After the fatal stabbing of Daniel Hillig last week, up to 60,000 people staged a “mourning march” in Germany decrying the countless number of lives lost by unmitigated migration.

Following Hillig’s death, 23-year-old Alaa S. from Syria and 22-year-old Yousif A. from Iraq were arrested.

Furor and outrage sparked after it was revealed the Iraqi suspected of Hillig’s murder held a lengthy list of convictions including fraud, serious bodily injury, and drug dealings. His convictions earned him a two-year suspended sentence and he was slated to be deported from the country, which failed to happen.

The anti-mass migration Alternative for Germany (AfD) party staged the “mourning march” in response to Hillig’s slaughter. Along with Hillig, many others who have been slain were memorialized. Participants in the march carried signs bearing the names and faces of people believed to have been murdered by refugees.

A large number of police officers were deployed to the march to keep the protesters and counter-protesters apart from each other and avoid conflict. Of the clash of extreme right and alt-left anti-fascists protesters, Chemnitz mayor Barbara Ludwig said:

The situation is volatile. There is also a state of emergency in the town but I’m convinced that it’ll mobilize forces as we see today that very clearly show that we won’t allow for the right and right-wing thinking to mobilize the state.

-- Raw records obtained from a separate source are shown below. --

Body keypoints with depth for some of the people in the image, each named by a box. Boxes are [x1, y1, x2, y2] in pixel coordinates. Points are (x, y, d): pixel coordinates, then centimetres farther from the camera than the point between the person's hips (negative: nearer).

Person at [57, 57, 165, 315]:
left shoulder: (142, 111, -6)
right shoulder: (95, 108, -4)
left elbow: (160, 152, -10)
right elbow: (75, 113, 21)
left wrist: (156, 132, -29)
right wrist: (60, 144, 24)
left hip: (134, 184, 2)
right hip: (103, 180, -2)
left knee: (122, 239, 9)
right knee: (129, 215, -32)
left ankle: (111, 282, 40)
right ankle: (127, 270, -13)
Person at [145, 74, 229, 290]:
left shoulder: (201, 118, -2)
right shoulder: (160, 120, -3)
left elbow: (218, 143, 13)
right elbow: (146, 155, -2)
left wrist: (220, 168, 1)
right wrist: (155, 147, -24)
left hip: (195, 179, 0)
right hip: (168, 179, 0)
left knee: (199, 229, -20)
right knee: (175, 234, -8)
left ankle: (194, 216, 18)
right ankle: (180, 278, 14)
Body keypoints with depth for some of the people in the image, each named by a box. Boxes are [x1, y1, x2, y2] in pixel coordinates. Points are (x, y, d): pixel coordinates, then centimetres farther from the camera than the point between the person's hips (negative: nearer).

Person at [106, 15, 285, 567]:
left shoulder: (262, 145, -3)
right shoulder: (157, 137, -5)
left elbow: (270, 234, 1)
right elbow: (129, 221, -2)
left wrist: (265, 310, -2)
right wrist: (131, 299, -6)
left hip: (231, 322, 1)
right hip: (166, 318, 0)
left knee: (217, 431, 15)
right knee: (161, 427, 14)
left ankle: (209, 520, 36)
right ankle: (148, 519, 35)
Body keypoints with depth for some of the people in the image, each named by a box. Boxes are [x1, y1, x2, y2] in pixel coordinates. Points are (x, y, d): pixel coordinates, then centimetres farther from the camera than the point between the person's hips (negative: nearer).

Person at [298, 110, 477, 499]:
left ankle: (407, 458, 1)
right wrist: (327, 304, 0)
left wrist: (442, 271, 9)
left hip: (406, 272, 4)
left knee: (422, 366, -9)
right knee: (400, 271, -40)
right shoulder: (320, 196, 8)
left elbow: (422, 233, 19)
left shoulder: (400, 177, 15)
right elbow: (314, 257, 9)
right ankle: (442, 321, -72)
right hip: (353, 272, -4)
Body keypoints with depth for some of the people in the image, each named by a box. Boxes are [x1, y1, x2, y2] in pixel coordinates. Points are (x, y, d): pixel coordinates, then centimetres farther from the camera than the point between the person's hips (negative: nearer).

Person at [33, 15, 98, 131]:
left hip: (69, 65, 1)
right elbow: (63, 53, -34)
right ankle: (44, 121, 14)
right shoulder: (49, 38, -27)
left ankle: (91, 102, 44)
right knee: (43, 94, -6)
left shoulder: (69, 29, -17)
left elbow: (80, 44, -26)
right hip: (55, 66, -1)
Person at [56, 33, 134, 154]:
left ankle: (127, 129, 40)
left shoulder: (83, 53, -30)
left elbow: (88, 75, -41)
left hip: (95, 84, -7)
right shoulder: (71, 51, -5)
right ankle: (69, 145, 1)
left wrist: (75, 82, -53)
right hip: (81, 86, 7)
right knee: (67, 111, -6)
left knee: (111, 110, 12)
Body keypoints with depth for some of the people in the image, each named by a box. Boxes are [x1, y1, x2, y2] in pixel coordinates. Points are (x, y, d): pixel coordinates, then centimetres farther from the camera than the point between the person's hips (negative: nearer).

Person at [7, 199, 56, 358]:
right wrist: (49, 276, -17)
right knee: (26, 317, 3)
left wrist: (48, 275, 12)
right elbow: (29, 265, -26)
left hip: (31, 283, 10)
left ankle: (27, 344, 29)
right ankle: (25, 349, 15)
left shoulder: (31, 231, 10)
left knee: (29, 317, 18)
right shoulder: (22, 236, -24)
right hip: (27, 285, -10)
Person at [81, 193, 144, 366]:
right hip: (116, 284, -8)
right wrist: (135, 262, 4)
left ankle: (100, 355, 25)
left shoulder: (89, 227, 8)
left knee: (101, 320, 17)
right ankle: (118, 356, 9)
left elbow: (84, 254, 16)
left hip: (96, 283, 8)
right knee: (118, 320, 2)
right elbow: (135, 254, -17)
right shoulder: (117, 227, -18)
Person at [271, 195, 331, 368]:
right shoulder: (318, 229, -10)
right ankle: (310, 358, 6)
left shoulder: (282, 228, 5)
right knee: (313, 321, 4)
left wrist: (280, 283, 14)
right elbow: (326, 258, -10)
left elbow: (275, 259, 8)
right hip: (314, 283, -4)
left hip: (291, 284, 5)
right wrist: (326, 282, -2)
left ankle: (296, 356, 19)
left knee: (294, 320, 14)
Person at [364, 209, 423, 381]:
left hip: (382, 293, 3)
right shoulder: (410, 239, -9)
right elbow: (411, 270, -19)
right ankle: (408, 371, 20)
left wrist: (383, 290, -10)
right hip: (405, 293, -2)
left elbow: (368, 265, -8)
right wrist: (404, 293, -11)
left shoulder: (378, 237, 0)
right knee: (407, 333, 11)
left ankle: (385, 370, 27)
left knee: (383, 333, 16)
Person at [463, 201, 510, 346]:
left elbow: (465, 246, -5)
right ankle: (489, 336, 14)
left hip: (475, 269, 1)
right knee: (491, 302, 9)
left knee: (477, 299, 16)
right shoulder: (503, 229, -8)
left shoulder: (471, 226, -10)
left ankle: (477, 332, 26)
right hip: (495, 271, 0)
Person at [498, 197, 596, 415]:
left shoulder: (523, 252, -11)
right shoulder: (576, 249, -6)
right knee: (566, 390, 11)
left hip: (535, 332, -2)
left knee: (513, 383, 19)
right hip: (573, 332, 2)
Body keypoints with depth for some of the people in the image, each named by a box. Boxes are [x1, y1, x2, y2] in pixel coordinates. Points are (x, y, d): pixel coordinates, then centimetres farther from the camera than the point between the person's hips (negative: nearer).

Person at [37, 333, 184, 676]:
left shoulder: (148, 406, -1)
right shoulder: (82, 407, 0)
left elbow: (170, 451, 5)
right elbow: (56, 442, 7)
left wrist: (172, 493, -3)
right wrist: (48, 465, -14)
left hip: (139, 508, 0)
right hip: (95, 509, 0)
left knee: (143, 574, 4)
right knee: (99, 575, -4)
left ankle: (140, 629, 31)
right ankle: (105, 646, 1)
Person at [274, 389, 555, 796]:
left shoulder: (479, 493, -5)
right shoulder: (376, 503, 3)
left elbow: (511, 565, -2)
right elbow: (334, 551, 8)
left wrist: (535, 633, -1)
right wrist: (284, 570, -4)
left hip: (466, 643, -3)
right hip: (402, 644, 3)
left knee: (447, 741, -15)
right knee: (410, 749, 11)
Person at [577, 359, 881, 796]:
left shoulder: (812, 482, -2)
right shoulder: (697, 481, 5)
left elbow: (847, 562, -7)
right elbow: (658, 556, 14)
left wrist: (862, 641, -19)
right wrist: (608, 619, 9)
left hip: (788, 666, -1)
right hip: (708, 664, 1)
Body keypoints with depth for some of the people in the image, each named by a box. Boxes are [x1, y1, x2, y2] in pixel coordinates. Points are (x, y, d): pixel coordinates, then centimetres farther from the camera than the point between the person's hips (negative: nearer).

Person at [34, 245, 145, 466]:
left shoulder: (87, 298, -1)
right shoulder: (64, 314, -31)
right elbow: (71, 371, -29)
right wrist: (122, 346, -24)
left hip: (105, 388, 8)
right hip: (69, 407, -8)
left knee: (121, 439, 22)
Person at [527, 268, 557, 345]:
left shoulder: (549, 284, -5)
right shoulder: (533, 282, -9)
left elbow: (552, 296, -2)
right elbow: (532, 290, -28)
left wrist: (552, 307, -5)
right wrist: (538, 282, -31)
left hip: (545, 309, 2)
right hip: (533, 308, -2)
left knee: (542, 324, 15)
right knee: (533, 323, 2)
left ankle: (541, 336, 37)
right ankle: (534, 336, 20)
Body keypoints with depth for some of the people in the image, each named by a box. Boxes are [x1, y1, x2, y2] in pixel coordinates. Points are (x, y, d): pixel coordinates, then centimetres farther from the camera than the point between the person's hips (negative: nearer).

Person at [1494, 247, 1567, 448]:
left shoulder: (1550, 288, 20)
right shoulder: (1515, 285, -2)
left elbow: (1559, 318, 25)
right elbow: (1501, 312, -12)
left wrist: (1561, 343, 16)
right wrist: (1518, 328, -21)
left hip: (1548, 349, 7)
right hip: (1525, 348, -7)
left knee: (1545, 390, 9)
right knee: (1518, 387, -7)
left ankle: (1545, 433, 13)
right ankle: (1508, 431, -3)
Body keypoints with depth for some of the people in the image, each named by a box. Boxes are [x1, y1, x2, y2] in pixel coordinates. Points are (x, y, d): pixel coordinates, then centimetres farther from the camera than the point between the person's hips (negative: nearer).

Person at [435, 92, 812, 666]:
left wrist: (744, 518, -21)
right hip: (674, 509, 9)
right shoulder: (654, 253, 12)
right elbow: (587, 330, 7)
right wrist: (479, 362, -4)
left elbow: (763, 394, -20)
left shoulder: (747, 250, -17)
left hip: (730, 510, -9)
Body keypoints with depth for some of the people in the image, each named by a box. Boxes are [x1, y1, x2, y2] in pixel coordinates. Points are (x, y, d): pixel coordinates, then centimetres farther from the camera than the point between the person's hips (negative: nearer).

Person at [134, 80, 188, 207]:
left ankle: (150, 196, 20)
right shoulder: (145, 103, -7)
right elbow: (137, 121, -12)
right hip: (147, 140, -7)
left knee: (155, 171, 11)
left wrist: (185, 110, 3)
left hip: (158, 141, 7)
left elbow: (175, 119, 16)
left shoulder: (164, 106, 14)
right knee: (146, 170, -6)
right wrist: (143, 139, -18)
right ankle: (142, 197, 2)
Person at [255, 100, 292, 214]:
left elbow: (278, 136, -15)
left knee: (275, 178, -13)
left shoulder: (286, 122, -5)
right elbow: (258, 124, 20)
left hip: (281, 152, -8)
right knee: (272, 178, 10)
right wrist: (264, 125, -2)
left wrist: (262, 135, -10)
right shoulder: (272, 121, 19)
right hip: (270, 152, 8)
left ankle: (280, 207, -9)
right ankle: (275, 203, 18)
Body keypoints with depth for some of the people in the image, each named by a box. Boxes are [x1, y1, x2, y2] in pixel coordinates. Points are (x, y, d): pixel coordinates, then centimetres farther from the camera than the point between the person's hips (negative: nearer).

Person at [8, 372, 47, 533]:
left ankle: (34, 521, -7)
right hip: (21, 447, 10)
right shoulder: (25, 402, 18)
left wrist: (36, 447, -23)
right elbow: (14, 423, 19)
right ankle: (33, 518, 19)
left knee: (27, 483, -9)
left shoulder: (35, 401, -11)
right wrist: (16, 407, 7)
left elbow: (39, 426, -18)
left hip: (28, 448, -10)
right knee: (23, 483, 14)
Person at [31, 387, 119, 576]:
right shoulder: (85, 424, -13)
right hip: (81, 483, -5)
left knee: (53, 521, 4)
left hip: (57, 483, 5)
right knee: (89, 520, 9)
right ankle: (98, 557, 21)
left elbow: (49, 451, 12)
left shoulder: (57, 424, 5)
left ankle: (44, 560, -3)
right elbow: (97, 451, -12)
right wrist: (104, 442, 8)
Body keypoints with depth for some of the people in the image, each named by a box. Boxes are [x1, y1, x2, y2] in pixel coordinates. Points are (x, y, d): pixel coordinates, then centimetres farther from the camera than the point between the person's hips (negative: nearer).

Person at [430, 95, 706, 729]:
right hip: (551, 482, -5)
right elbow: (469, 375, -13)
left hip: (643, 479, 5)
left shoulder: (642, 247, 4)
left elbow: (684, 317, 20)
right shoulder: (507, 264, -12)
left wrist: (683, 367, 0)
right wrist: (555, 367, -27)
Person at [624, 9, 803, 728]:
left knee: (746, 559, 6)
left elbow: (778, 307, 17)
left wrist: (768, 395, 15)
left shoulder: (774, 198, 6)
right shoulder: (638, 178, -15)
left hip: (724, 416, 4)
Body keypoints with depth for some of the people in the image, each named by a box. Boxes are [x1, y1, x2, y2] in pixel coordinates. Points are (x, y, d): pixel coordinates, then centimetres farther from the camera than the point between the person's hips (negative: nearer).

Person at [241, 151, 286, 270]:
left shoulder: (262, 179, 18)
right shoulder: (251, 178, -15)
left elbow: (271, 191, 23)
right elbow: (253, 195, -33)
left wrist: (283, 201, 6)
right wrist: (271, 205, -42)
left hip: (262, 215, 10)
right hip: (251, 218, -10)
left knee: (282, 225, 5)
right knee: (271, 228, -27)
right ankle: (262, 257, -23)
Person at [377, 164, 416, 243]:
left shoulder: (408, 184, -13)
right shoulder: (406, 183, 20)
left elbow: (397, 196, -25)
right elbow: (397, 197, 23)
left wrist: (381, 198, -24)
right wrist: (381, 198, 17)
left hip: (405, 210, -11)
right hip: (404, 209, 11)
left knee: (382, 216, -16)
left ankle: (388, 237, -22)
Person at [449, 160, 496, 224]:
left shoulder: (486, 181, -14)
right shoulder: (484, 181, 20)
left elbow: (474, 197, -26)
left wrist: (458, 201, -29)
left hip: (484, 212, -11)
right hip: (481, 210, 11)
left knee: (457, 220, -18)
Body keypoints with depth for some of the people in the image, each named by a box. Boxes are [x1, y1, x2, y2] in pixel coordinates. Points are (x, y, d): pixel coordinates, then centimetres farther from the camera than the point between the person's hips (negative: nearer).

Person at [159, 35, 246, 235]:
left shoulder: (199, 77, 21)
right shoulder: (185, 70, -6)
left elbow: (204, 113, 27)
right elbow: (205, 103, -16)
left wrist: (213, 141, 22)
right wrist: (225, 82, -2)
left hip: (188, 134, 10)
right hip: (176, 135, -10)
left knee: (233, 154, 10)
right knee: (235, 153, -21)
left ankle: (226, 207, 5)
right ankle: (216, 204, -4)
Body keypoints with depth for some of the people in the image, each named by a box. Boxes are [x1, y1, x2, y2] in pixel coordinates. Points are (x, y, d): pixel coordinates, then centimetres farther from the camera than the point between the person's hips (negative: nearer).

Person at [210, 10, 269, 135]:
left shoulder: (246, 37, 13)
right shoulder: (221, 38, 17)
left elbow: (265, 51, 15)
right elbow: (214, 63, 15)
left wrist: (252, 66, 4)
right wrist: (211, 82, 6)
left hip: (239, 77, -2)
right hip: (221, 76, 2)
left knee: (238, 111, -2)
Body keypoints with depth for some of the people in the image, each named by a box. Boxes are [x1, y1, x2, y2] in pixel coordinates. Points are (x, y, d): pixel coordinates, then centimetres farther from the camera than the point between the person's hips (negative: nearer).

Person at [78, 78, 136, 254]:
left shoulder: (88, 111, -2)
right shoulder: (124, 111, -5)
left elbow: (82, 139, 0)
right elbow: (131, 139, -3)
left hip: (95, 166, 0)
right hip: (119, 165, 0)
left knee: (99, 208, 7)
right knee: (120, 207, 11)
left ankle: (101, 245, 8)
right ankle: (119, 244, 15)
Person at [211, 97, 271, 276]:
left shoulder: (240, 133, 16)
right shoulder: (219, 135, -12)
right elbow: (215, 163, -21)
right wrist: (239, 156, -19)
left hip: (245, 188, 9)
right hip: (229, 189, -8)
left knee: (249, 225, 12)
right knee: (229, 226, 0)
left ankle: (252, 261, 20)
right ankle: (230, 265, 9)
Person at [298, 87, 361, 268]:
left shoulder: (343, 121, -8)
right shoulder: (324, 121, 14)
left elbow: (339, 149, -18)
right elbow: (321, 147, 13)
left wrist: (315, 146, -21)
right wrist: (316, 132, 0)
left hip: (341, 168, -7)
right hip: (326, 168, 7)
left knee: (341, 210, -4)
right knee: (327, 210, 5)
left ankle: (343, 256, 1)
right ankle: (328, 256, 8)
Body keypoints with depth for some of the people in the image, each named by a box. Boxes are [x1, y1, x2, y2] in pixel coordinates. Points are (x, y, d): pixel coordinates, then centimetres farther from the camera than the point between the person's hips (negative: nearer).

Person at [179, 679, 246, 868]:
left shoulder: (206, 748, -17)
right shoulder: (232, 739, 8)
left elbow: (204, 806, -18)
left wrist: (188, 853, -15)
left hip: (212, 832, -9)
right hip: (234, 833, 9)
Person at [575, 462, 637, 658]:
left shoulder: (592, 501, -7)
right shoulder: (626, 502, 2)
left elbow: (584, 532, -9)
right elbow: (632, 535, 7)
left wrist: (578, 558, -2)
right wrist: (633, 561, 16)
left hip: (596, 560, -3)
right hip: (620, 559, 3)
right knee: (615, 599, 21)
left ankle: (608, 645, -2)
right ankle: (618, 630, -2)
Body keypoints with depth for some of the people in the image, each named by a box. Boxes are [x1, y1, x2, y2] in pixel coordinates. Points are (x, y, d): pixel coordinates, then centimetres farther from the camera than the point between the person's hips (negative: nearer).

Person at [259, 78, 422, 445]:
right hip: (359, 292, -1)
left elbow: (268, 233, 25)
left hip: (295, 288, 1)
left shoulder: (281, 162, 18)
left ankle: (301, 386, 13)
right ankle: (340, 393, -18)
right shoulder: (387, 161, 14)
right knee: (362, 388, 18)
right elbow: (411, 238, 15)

Ludwig seems focused only on the right-leaning protesters whilst ignoring the real issues at hand – typical for a lackadaisical European politician.

Chemnitz residents were interviewed as well, and they stressed they were not racist – merely frightened by the increasing danger and criminality rapidly spreading throughout their communities and country. Many expressed resentment that the “lying press”, Germany’s mainstream media, labeled the entirety of them as Nazis and refused to see or address their side of the debate.

Authorities across Europe and the United Kingdom have admitted the epidemic of crime and violence will only worsen – and that the burden will fall on the shoulders of ordinary citizens. Already, crime rates have skyrocketed and 90% of crime goes uncharged so the question remains: how much worse can it get?

In response to the senseless slaughter of their nation’s own citizens, thousands of people fed up with the unaddressed violence marched in mourning for the lives lost. The press, in return, lumped them all together as extremists and Nazis, refusing to admit there is a problem and actual danger to the citizens of Germany.

The media’s unfair coverage will surely help to alleviate the concerns and worries of Germans who see a disconcerting trend taking place, and certainly not incense them and their impassioned pleas of help into desperate and grave territories after being consistently ignored and belittled by their news publishing industry and politicians. With tensions as high as they are across Germany, one would think that those in power might work to bring down the heat, not add to it.